Rabu, 16 Mei 2012

Memotong Budaya Kekerasan


Memotong Budaya Kekerasan
Lucia Ratih Kusumadewi ;  Dosen Sosiologi FISIP UI;
Mahasiswa PhD di Ecole des Hautes Etudes en Sciences Sociales (EHESS), Paris
SUMBER :  KOMPAS, 16 Mei 2012


Kekerasan hampir selalu dapat ditemui di berbagai masyarakat dari masa ke masa. Hanya saja, saat ini terdapat masyarakat yang lebih sedikit melakukan kekerasan dibandingkan dengan yang lain.

Dalam masyarakat yang sudah sangat akrab dengan kekerasan, kekerasan ditemui hampir setiap waktu sehingga insiden kekerasan telah menjadi hal yang biasa dalam kehidupan sehari-hari.

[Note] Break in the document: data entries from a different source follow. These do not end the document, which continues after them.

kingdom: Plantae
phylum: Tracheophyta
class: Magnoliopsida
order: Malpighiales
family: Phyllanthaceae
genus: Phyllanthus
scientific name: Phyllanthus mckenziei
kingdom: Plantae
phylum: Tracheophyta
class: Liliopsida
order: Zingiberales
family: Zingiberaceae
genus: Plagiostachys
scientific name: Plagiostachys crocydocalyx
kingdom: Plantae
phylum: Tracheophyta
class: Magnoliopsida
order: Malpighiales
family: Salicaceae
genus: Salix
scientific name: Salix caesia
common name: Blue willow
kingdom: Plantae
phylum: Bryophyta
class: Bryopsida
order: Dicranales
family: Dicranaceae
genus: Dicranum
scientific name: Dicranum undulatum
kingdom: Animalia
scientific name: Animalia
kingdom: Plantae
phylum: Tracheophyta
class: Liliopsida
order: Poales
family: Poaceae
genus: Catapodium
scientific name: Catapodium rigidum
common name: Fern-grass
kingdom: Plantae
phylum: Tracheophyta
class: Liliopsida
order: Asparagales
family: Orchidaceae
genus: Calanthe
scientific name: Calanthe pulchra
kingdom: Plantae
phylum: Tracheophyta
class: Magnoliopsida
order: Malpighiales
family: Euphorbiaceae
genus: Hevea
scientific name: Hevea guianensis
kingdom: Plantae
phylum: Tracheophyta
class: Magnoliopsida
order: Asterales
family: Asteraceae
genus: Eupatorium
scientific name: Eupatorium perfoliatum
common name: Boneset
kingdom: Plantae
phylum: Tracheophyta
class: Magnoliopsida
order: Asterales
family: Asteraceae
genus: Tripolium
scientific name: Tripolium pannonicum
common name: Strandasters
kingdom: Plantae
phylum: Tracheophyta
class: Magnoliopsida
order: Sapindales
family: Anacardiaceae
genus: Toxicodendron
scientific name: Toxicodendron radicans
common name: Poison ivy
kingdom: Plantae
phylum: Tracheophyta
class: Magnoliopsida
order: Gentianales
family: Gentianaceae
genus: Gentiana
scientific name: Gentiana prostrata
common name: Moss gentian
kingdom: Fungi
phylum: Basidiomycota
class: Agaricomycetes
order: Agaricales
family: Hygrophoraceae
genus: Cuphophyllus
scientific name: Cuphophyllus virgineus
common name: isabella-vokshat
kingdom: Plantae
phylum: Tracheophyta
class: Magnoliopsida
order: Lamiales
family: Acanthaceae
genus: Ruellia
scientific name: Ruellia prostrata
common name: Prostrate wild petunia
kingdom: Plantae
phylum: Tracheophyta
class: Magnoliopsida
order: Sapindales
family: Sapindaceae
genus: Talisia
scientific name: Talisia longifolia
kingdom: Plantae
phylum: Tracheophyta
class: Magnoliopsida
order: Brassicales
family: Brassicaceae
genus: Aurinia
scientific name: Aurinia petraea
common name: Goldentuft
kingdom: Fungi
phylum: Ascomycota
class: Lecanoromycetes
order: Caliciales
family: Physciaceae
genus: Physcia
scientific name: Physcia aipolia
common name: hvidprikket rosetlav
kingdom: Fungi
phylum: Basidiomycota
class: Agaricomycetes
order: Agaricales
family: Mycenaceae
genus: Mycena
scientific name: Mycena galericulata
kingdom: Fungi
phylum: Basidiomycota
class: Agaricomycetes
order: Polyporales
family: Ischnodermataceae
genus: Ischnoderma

Ibarat pengemudi bus yang telah terbiasa mengemudikan busnya dengan kencang dan tidak punya rasa takut lagi akan kecelakaan maut yang dapat mengancam setiap saat, masyarakat yang telah terbiasa dengan kekerasan menghidupi kekerasan itu. Bahkan, semakin terampil dari waktu ke waktu untuk menciptakan moda kekerasan baru. Berangsur-angsur, kekerasan justru mengalami proses pembudayaan dan budaya kekerasan menjadi semakin mapan.

Asal Mula Budaya Kekerasan

Lahirnya kekerasan sering kali dikaitkan dengan personalitas yang otoriter. Pribadi yang memiliki karakter otoriter biasanya cenderung melakukan kekerasan fisik ataupun psikis kepada orang lain supaya kehendaknya terpenuhi.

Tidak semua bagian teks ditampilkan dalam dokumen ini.